All this is in the service of harvesting the tremendous value of agentic LLMs while mitigating their weaknesses. A critical question left unanswered in this blog, and that is central to effective LLM management, is how to effectively run an LLM without a nearby eyeball. Arctic Wolf will have more on this in coming research.  

Conclusion 

Agentic LLMs are extraordinarily powerful, and that power must be applied with intention. The closer an LLM operates to autonomy, the more variability, ambiguity, and risk it introduces—often in ways that are difficult to test, debug, or optimize. By keeping LLMs “near eyeballs,” organizations can preserve what these systems do best, which is reasoning, synthesis, and contextual understanding, while maintaining human oversight where precision and accountability matter most. This approach allows teams to scale insight without sacrificing reliability, and to move faster without losing control. 
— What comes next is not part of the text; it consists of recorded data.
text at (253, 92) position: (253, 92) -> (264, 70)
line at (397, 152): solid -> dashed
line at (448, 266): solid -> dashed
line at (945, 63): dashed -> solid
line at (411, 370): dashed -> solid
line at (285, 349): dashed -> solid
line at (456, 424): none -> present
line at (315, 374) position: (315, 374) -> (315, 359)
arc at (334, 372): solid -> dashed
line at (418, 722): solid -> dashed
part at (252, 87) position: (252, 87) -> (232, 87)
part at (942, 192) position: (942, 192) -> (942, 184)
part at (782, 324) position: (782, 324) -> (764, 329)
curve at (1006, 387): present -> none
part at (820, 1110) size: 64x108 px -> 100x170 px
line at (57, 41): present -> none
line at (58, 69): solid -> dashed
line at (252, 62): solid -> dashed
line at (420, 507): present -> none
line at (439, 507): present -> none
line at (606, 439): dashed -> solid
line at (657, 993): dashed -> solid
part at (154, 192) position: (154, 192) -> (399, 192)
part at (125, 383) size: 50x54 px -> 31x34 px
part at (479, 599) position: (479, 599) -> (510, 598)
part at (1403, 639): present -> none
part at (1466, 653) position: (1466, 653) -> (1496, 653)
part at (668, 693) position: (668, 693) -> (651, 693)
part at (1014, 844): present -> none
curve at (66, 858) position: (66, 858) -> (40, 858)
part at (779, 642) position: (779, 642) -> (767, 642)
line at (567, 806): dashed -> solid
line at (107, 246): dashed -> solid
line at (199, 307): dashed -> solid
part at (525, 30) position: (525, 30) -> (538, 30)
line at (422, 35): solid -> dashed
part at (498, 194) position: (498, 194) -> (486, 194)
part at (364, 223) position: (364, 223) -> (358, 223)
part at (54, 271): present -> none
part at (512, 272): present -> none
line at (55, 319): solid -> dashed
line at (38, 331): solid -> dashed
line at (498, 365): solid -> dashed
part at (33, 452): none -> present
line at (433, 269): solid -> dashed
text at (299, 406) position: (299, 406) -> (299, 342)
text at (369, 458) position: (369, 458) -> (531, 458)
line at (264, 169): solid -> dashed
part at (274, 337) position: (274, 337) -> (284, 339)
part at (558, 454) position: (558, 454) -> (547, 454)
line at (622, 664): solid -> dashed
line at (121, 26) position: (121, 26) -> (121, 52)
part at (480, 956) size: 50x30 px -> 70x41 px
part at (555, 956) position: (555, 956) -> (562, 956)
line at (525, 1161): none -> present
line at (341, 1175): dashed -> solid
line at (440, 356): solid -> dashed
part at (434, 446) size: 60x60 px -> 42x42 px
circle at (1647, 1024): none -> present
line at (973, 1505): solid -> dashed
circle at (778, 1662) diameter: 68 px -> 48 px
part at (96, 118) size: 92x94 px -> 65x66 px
As you evaluate where and how to deploy agentic AI, start by asking not just what can be automated, but where human review meaningfully reduces risk. To learn how Arctic Wolf applies this philosophy in real-world security operations—from Alpha AI to analyst workflows—explore our approach to building AI that’s powerful, practical, and accountable. 

By Kenneth Ray, SVP and Chief of Innovation at Arctic Wolf & Mike Mylrea, AI Technical Fellow and Architect at Arctic Wolf

  1. An LLM is a language model that responds to prompts (text in, text out), while an agentic LLM (or AI Agent) uses an LLM as its “brain” to autonomously plan, reason, use tools (APIs, databases), learn from interactions, and complete complex, multi-step goals without constant human intervention, making it a proactive system vs. a reactive one. Think of an LLM as a brilliant but passive writer, while an agentic system is a proactive assistant that can use that writer (and other tools) to achieve objectives.